▸ TASKS
• a. List the member names declared in the C struct some_struct in the ctypes thread.
• b. Using the ctypes thread, decide whether each statement is true: (i) the Points class in the struct-based approach subclasses list; (ii) points_factory is called with the value 5; (iii) the answer built around the kernel struct relies on metaclasses. Answer yes or no for each and quote the words of the text that settle it.
• c. Return the passage of the ctypes thread from "self.append(Point(*point_data))" to "I can in C.", copied word for word.

What is a pythonic solution to this problem?
The most straightforward way, with the example you gave is to define the structure just when you have the information you need.
A simple way of doing that is creating the class at the point you will use it, not at module root - you can, for example, just put the class
body inside a function, that will act as a factory - I think that is the most readable way.
import ctypes as c
class Point(c.Structure):
_fields_ = [
('x',c.c_double),
('y',c.c_double),
('z',c.c_double)
]
def points_factory(num_points):
class Points(c.Structure):
_fields_ = [
('num_points', c.c_uint32),
('points', Point*num_points)
]
return Points
#and when you need it in the code:
Points = points_factory(5)
Sorry - It is the C code that will "fill in" the values for you - that is not the answer them. WIll post another way.
And now, for something completly different - If all you need is dealing with the Data, possibly the "most Pythonic" way is not trying to use ctypes to handle raw data in memory at all.
This approach just uses struct.pack and .unpack to serialiase/unserialize teh data as it moves on/off the your app. The "Points" class can accept the raw bytes, and creates python objects from that, and can serialize the data trough a "get_data" method. Otherwise, it is just am ordinary python list.
import struct
class Point(object):
def __init__(self, x=0.0, y=0.0, z= 0.0):
self.x, self.y, self.z = x,y,z
def get_data(self):
return struct.pack("ddd", self.x, self.y, self.z)
class Points(list):
def __init__(self, data=None):
if data is None:
return
pointsize = struct.calcsize("ddd")
for index in xrange(struct.calcsize("i"), len(data) - struct.calcsize("i"), pointsize):
point_data = struct.unpack("ddd", data[index: index + pointsize])
self.append(Point(*point_data))
def get_data(self):
return struct.pack("i", len(self)) + "".join(p.get_data() for p in self)
This question is really, really, old:
I have a simpler answer, which seems strange, but avoids metaclasses and resolves the issue that ctypes doesn't allow me to directly build a struct with the same definition as I can in C.
The example C struct, coming from the kernel:
struct some_struct {
__u32 static;
__u64 another_static;
__u32 len;
__u8 data[0];
};
With ctypes implementation:
import ctypes
import copy
class StructureVariableSized(ctypes.Structure):
_variable_sized_ = []
def __new__(self, variable_sized=(), **kwargs):
def name_builder(name, variable_sized):
for variable_sized_field_name, variable_size in variable_sized:
name += variable_sized_field_name.title() + '[{0}]'.format(variable_size)

▸ Transcribed page contents
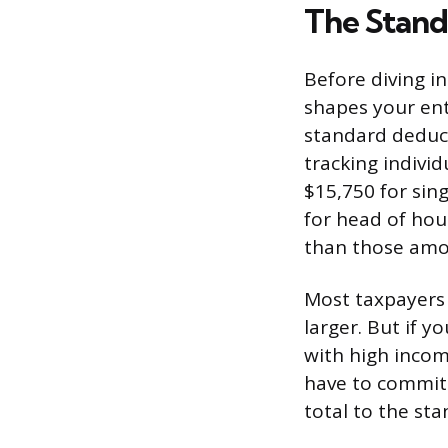
The Stand
Before diving in
shapes your ent
standard deduct
tracking indivi
$15,750 for sing
for head of hou
than those amo
Most taxpayers 
larger. But if y
with high incom
have to commit
total to the st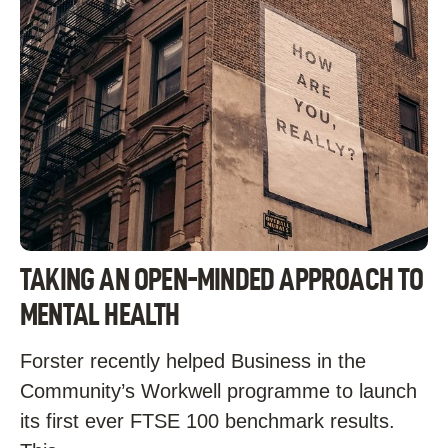
TAKING AN OPEN-MINDED APPROACH TO
MENTAL HEALTH
Forster recently helped Business in the
Community’s Workwell programme to launch
its first ever FTSE 100 benchmark results.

▸ ANSWERS IN ORDER
• a. static, another_static, len, data

• b.
(i) Yes: "class Points(list):"
(ii) Yes: "Points = points_factory(5)"
(iii) No: "avoids metaclasses"

• c.
self.append(Point(*point_data))
def get_data(self):
return struct.pack("i", len(self)) + "".join(p.get_data() for p in self)
This question is really, really, old:
I have a simpler answer, which seems strange, but avoids metaclasses and resolves the issue that ctypes doesn't allow me to directly build a struct with the same definition as I can in C.